Google will crack down on posts to its popular internal messaging board to chill the heated debate by employees over the continued Israel-Gaza war.
The Silicon Valley-based tech giant’s Memegen internal messaging board — a tool utilized for 14 years to hold forth on issues including complaints about bosses — has turn out to be crammed with gripes within the wake of the Oct. 7 Hamas terror attacks.
Israeli and Jewish employees have been angered by messages that were perceived as antisemitic.
They’re pitted against Arab and Muslim employees at the corporate who say their speech has been stifled.
To show down the rhetoric, Google executives have decided to remove the choice of voting “thumbs down” on a meme since it made the employees feel bad, in line with The Latest York Times.
The “thumbs down” button would trigger a rating mechanism whereby memes considered more popular are prominently featured while the less popular posts are downgraded or deleted entirely.
It’ll also remove metrics that allow people to see how popular their colleagues’ memes have turn out to be.
The changes will take effect later this 12 months, the corporate said, adding that they were decided upon in response to worker feedback and never to anybody particular topic or incident.
A Google rep told The Post that “because the team has transparently shared with employees, they’re experimenting with some common industry practices much like what other internal and external social platforms have done.”
Google has long been known for a company culture that permits employees to freely express themselves, including being critical of the corporate’s leadership and executive team.
During all-hands meetings involving CEO Sundar Pichai, employees would often go onto Memegen and opine in real-time on what they were hearing.

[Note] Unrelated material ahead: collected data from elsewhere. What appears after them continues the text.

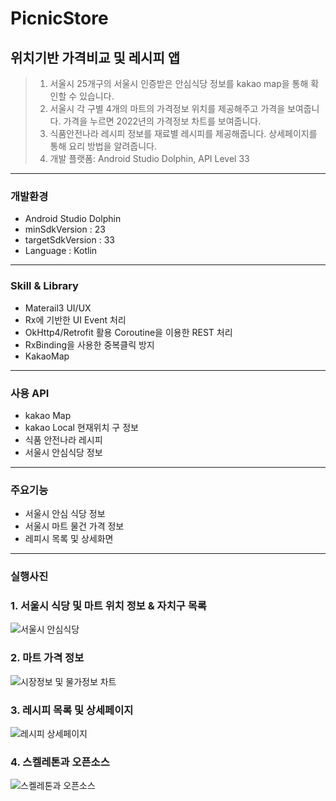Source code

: # PicnicStore
## 위치기반 가격비교 및 레시피 앱
> 1. 서울시 25개구의 서울시 인증받은 안심식당 정보를 kakao map을 통해 확인할 수 있습니다.
> 2. 서울시 각 구별 4개의 마트의 가격정보 위치를 제공해주고 가격을 보여줍니다. 가격을 누르면 2022년의 가격정보 차트를 보여줍니다.
> 3. 식품안전나라 레시피 정보를 재료별 레시피를 제공해줍니다. 상세페이지를 통해 요리 방법을 알려줍니다.
> 4. 개발 플랫폼:  Android Studio Dolphin, API Level 33
------------
### 개발환경
+ Android Studio Dolphin  
+ minSdkVersion : 23  
+ targetSdkVersion : 33 
+ Language : Kotlin 
------------
### Skill & Library
+ Materail3 UI/UX 
+ Rx에 기반한 UI Event 처리 
+ OkHttp4/Retrofit 활용 Coroutine을 이용한 REST 처리 
+ RxBinding을 사용한 중복클릭 방지
+ KakaoMap
------------
### 사용 API
+ kakao Map
+ kakao Local 현재위치 구 정보
+ 식품 안전나라 레시피
+ 서울시 안심식당 정보
------------  
### 주요기능
+ 서울시 안심 식당 정보
+ 서울시 마트 물건 가격 정보
+ 레피시 목록 및 상세화면
------------
### 실행사진
### 1. 서울시 식당 및 마트 위치 정보 & 자치구 목록
![서울시 안심식당](https://user-images.githubusercontent.com/87846469/217724064-e15f769c-1e01-4537-b5b0-a3a1a217106b.png)

### 2. 마트 가격 정보
![시장정보 및 물가정보 차트](https://user-images.githubusercontent.com/87846469/217724081-a67e65de-e72d-4b98-8836-e30a0dfef35f.png)
### 3. 레시피 목록 및 상세페이지
![레시피 상세페이지](https://user-images.githubusercontent.com/87846469/217724090-dd8ac530-11f8-43cc-a307-1eaba79fd1c5.png)
### 4. 스켈레톤과 오픈소스
![스켈레톤과 오픈소스](https://user-images.githubusercontent.com/87846469/217724106-164be70b-0566-4220-8d1c-f09e0de767a7.png)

But employees now say that the recent changes made by management to Memegen are designed to effectively kill it.
Google’s ties to Israel have rankled a bunch of employees who’ve demanded that the corporate cancel its participation in a $1.2 billion cloud computing contract — code-named “Project Nimbus” — with the Israeli government.
Last month, Google fired an engineer who publicly berated the pinnacle of the corporate’s Israeli operations and accused him of facilitating “genocide, apartheid and surveillance.”
In November, a bunch of Google staffers who included “anti-Zionist” Jews, Muslims, Palestinians, and Arabs circulated an open letter demanding that management cancel the Nimbus contract because of what it calls “providing material support to this genocide.”
Not less than two Google employees have resigned in protest over the problem, in line with Time.
Google isn’t the one tech giant that has grappled with learn how to allow their employees to precise themselves in regards to the Israel-Gaza war.
In November, Apple reportedly shut down internal Slack channels created by Muslim and Jewish employees after employees posted verses of the Koran and arranged protests in response to the news from the Middle East.
In the times and weeks after the Oct. 7 Hamas attack on Israel, Microsoft shut down an internal discussion board after one worker wrote a few “strong sense of disillusionment with our work and the corporate” in light of “one-sided statements” by management in support of Israel.